Pros & Cons of Audit stage

Madhav_M · Post by **Madhav_M** » Tue Jun 28, 2005 5:43 am

Hi
We are struggling to make decission whether to go for Audit stage or Normal Transformer approach.

Our case is like Business rule going to be keep on added and also going to be huge... The option we r thinking is:
1. Use audit stage and define rules as filters and generate exception table and use tht exception table with source(may be stage table) to generate table.
2. Use tranformer and filter(where clause) at source

The option 1 we thing maintanence wise very easy to go about, but we feel that is very performance intensive!!

In option 2 maintanability is hectic!!

Looking forward for your suggestions.

Thanks
Madhav

vmcburney · Post by **vmcburney** » Sun Jul 03, 2005 7:17 pm

We went with business rules and constraint filters written in transformers and directing messages to sequential files. These files were then collected and loaded into a couple custom message tables. From this we can peruse messages for failed or dirty rows and get metrics. We audit the data as it moves through the ETL jobs. We use stage variables for most of these checks and have a standard output format to produce the same set of message columns from all jobs.

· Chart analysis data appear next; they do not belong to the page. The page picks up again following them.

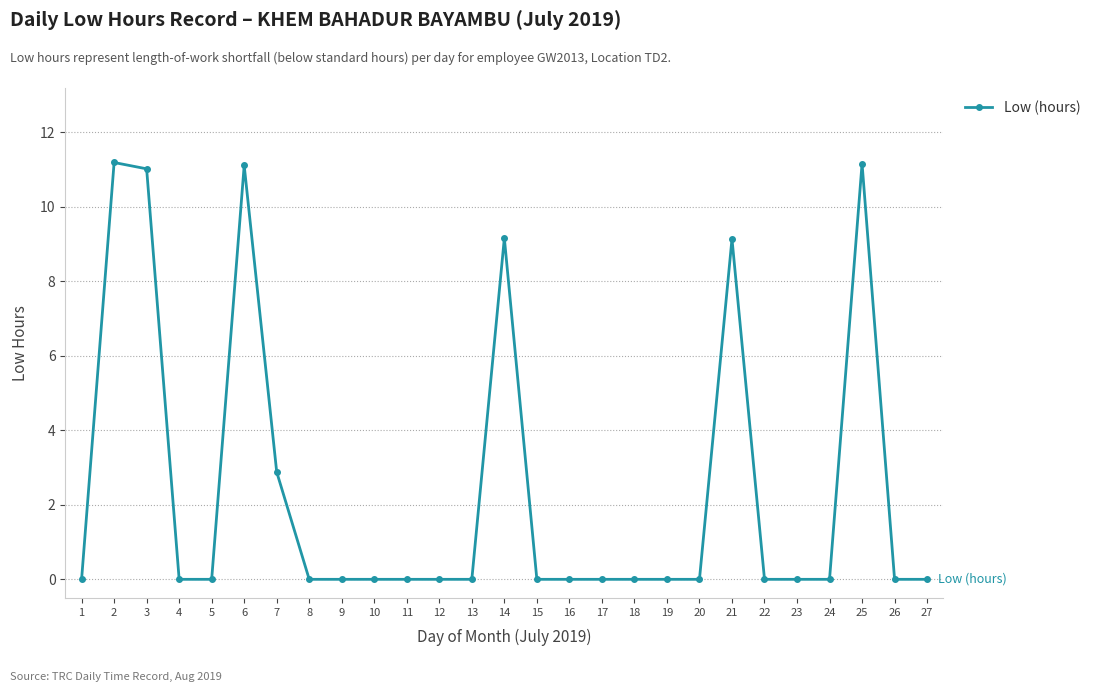

What is the average value?

2.4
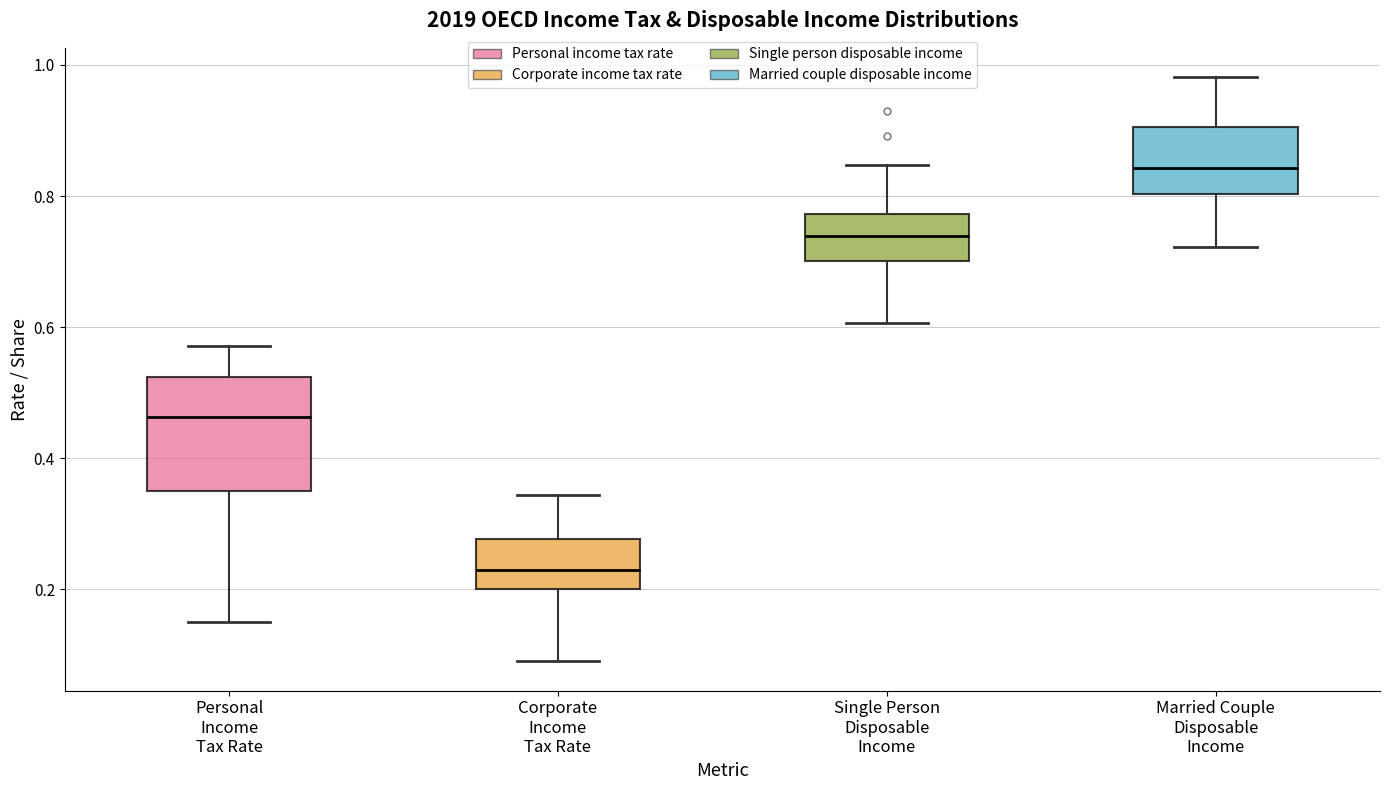

Where does the upper whisker of the box for Personal Income Tax Rate end on the y-axis? The values are not printed on the chart, so give them approximately, as read against the axis.

0.58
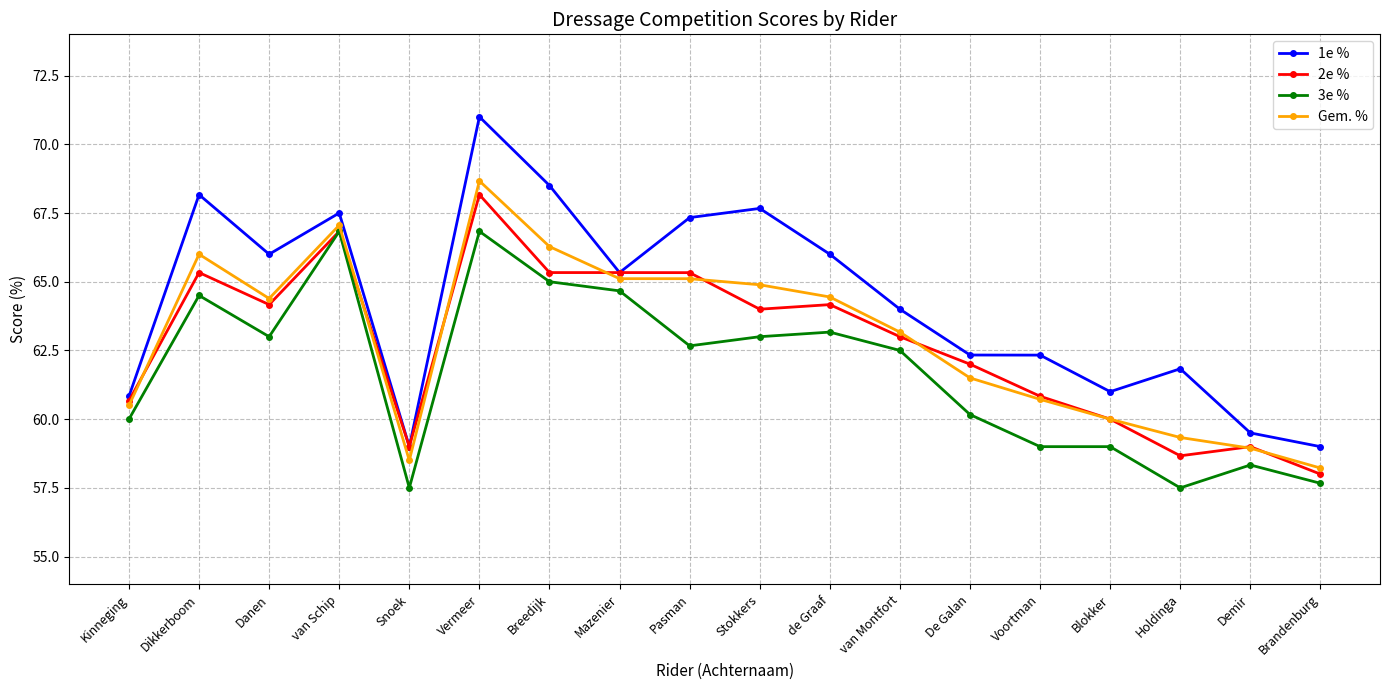

What is the label of the 5th point from the left?

Snoek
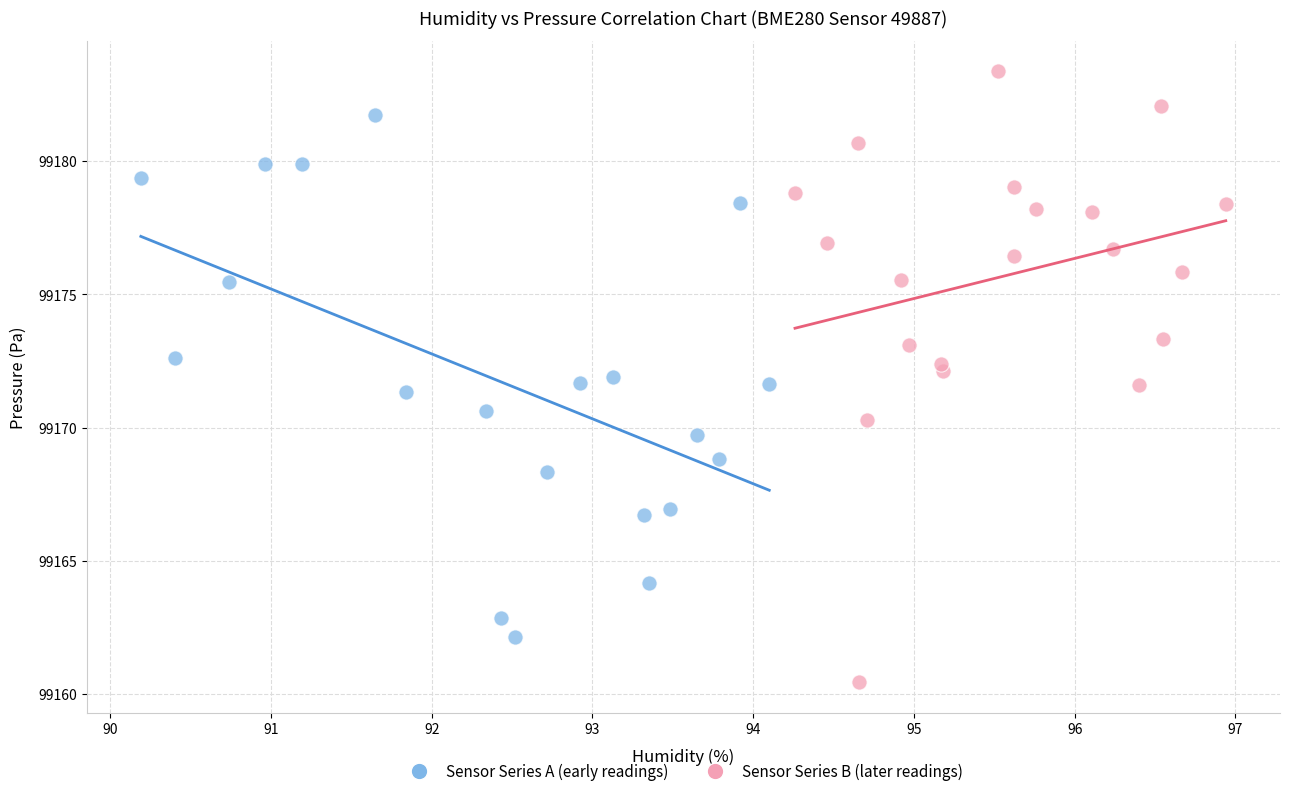

What are all the series names shown in the legend?

Sensor Series A (early readings), Sensor Series B (later readings)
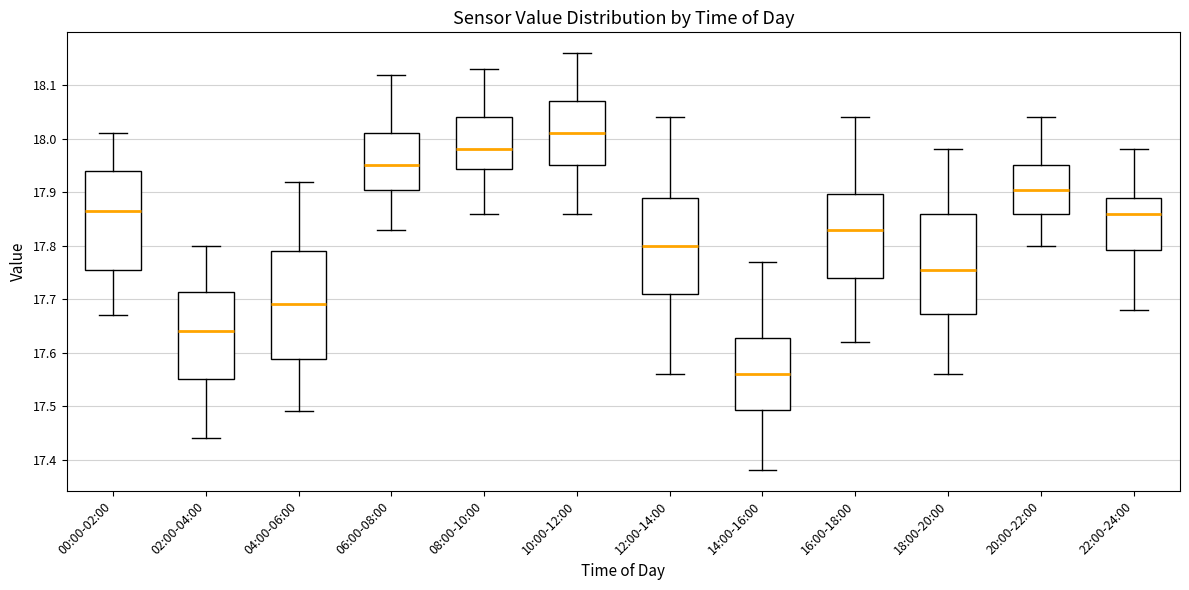

Reading left to right, read every box against the y-axis: the position of its median line, the range the box covers, and the ends of its whiskers. The values are not printed on the chart, so give them approximately, as read against the axis.

00:00-02:00: median 17.87, box 17.76 to 17.94, whiskers 17.67 to 18.01
02:00-04:00: median 17.64, box 17.55 to 17.71, whiskers 17.44 to 17.80
04:00-06:00: median 17.69, box 17.59 to 17.79, whiskers 17.49 to 17.92
06:00-08:00: median 17.95, box 17.91 to 18.01, whiskers 17.83 to 18.12
08:00-10:00: median 17.98, box 17.94 to 18.04, whiskers 17.86 to 18.13
10:00-12:00: median 18.01, box 17.95 to 18.07, whiskers 17.86 to 18.16
12:00-14:00: median 17.80, box 17.71 to 17.89, whiskers 17.56 to 18.04
14:00-16:00: median 17.56, box 17.49 to 17.63, whiskers 17.38 to 17.77
16:00-18:00: median 17.83, box 17.74 to 17.90, whiskers 17.62 to 18.04
18:00-20:00: median 17.76, box 17.67 to 17.86, whiskers 17.56 to 17.98
20:00-22:00: median 17.91, box 17.86 to 17.95, whiskers 17.80 to 18.04
22:00-24:00: median 17.86, box 17.79 to 17.89, whiskers 17.68 to 17.98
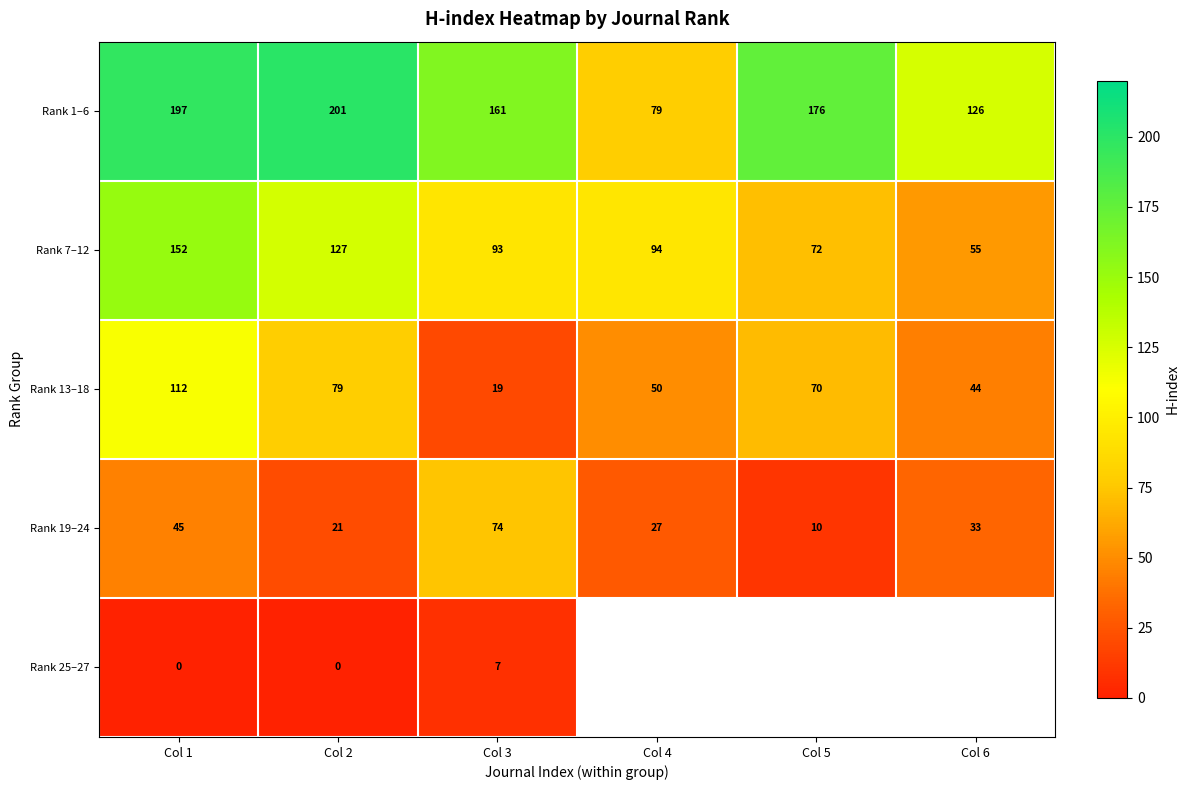

Where does the Rank 13–18 series first go above 70?

Col 1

Stage variables helps you organise your rules within a single transformer at the end of a DataStage job. You can check and output multiple rule messages. Good naming conventions and standard error codes and checks helps organise it.

We have the ability to decide whether a rule is KEEP or DROP for each row. Sometimes we want to report a rule failure but still want to deliver the row to the target.

ray.wurlod · Post by **ray.wurlod** » Sun Jul 03, 2005 10:15 pm

At one site where I worked late last year the requirement was similar to yours. Indeed, the business rules depended on what data were available in addition to changing over time. We implemented a "late binding" approach, where a table-driven approach was used to select the appropriate business rule, which was then executed via a "rule dispatcher" routine using "indirect CALL" (which you can read about in the DataStage BASIC manual - it's the CALL @subrname(args) syntax).

Needless to say, this was in a server job environment, not a parallel job environment. Still handling millions of rows, however.

I have never used AuditStage in-line (wasn't aware that it was easily possible), but I have used QualityStage in-line to perform data cleansing and resultant validation.